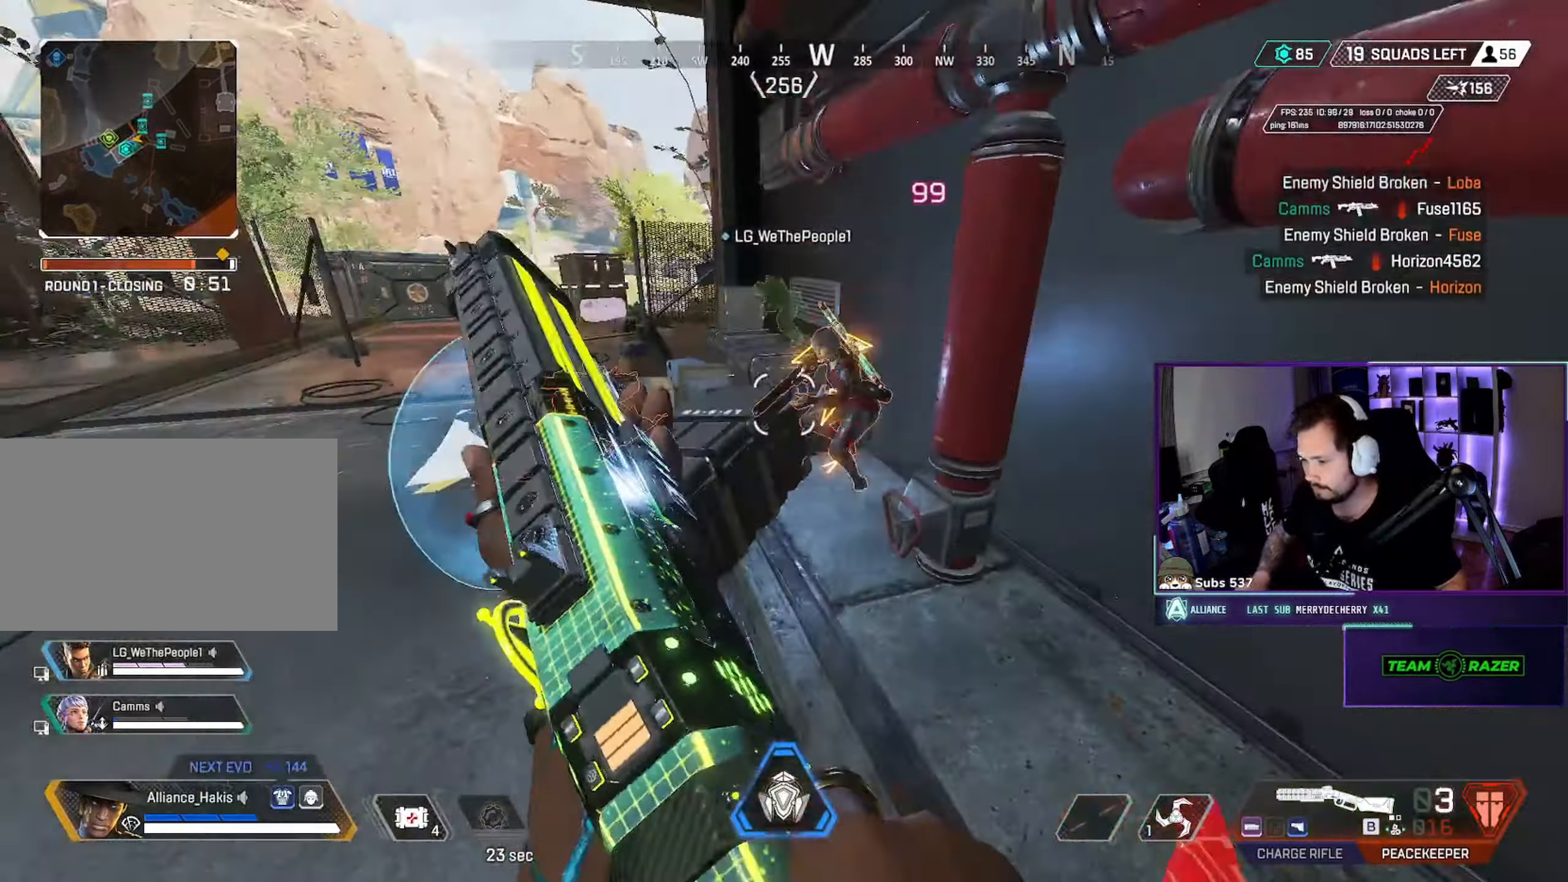
{"dt_ms": 500, "keys": ["a", "w"], "mouse": [], "events": [[17, "s", "up"], [117, "a", "up"], [233, "a", "down"], [233, "mouse_left", "down"], [350, "mouse_left", "up"], [450, "w", "down"]]}
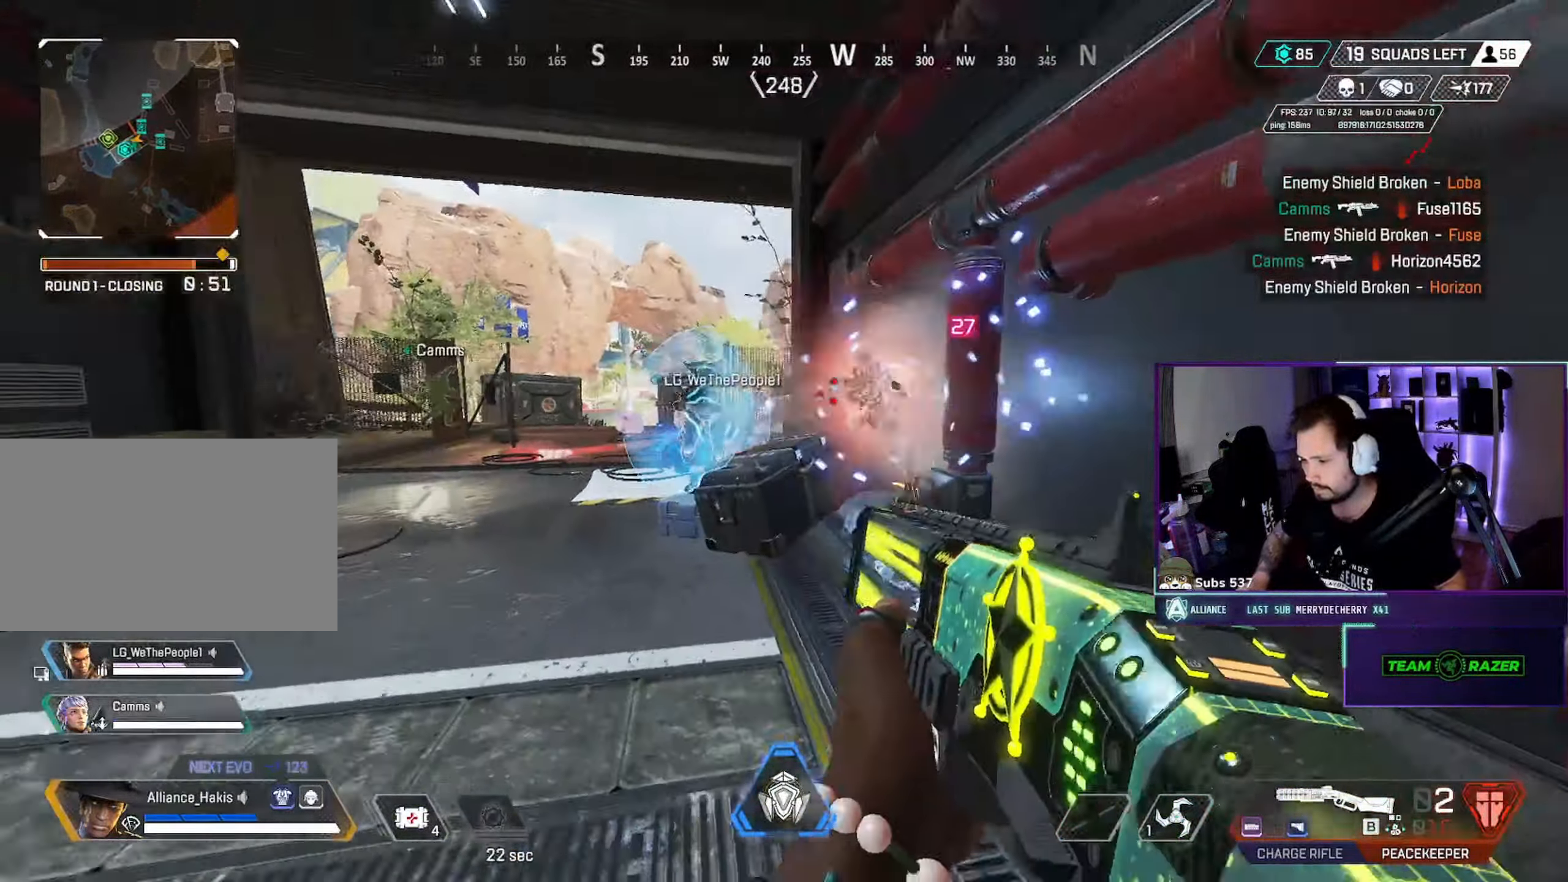
{"dt_ms": 500, "keys": ["d"], "mouse": [], "events": [[400, "d", "down"], [450, "a", "up"], [467, "w", "up"]]}
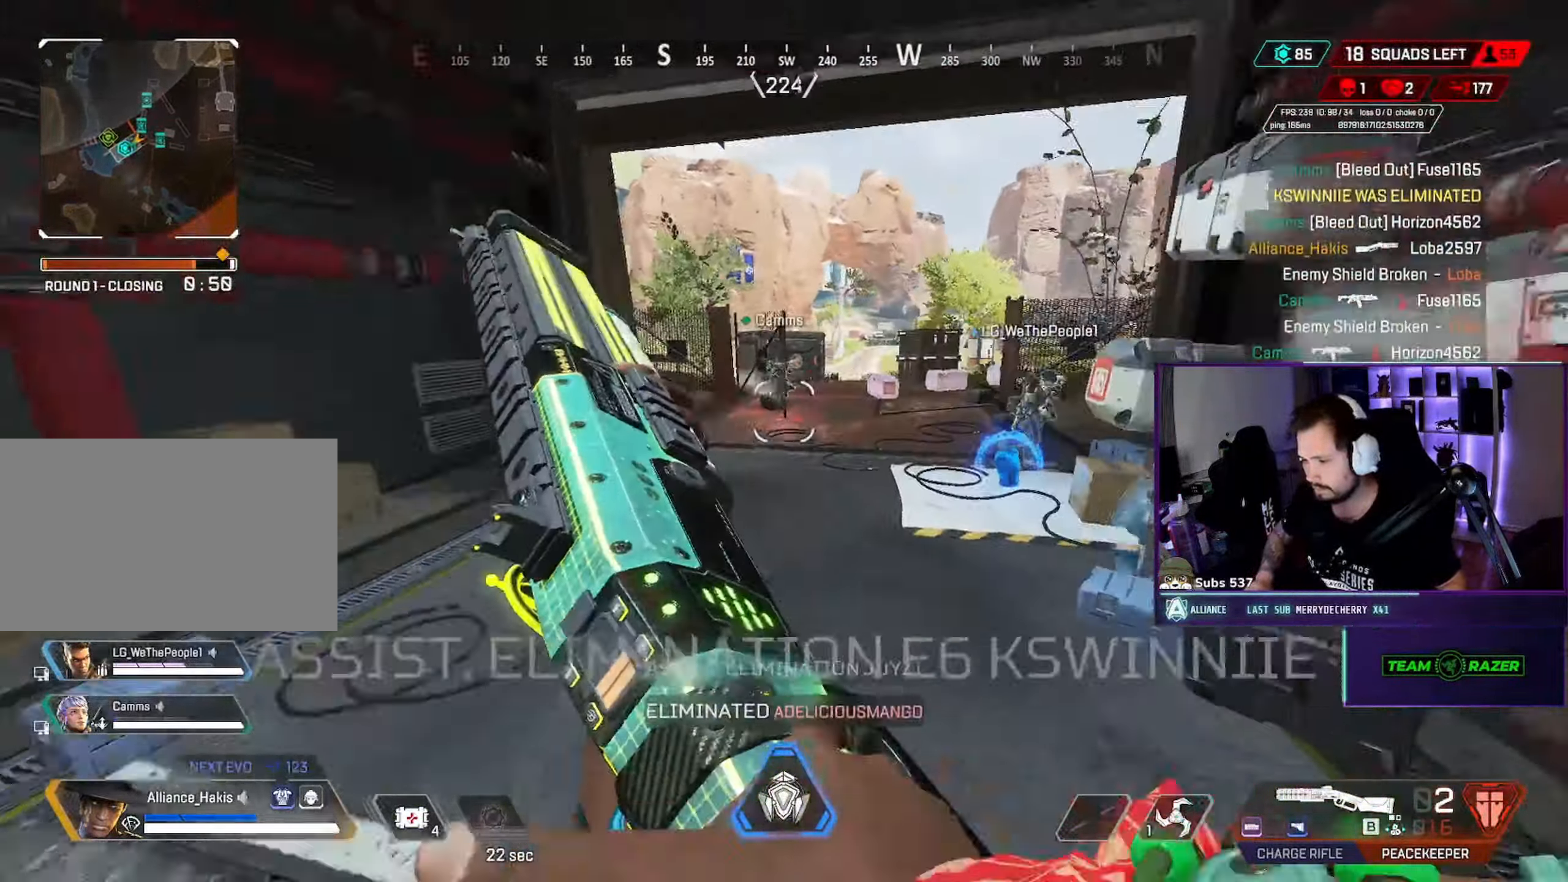
{"dt_ms": 500, "keys": ["a", "r", "s"], "mouse": [], "events": [[67, "mouse_wheel", "down"], [217, "mouse_wheel", "up"], [267, "s", "down"], [367, "d", "up"], [400, "a", "down"], [467, "r", "down"]]}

▶ **Exercise prompt**
Return all of the material precisely as written. No picture belongs in it.

▶ **Task response**
{"dt_ms": 500, "keys": ["a", "w"], "mouse": [], "events": [[17, "s", "up"], [117, "a", "up"], [233, "a", "down"], [233, "mouse_left", "down"], [350, "mouse_left", "up"], [450, "w", "down"]]}
{"dt_ms": 500, "keys": ["d"], "mouse": [], "events": [[400, "d", "down"], [450, "a", "up"], [467, "w", "up"]]}
{"dt_ms": 500, "keys": ["a", "r", "s"], "mouse": [], "events": [[67, "mouse_wheel", "down"], [217, "mouse_wheel", "up"], [267, "s", "down"], [367, "d", "up"], [400, "a", "down"], [467, "r", "down"]]}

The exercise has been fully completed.